(Stored data begins)
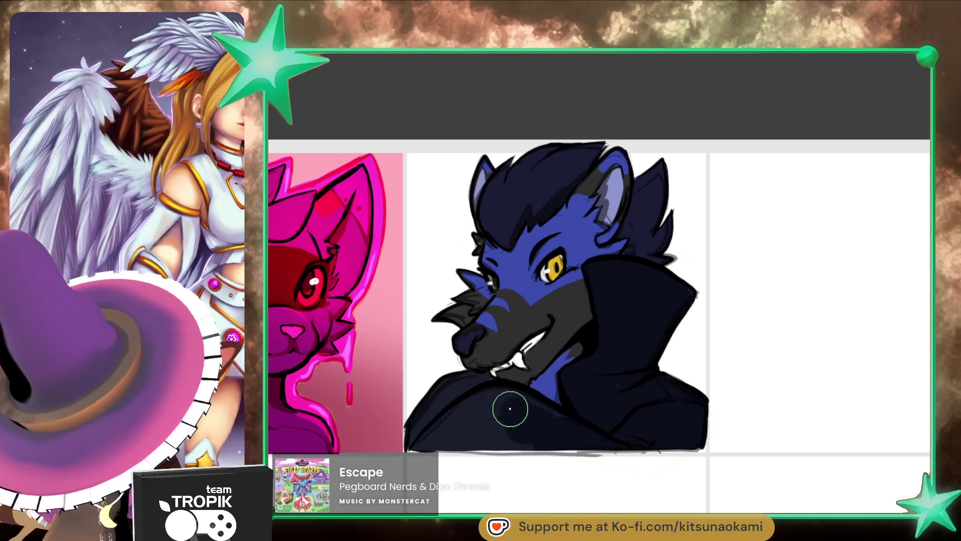
{"action": "key", "text": "bracketleft"}
{"action": "key", "text": "bracketleft"}
{"action": "key", "text": "bracketleft"}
(Stored data ends)
Task details: Restate every line above exactly, omitting images.

Exercise result:
{"action": "key", "text": "bracketleft"}
{"action": "key", "text": "bracketleft"}
{"action": "key", "text": "bracketleft"}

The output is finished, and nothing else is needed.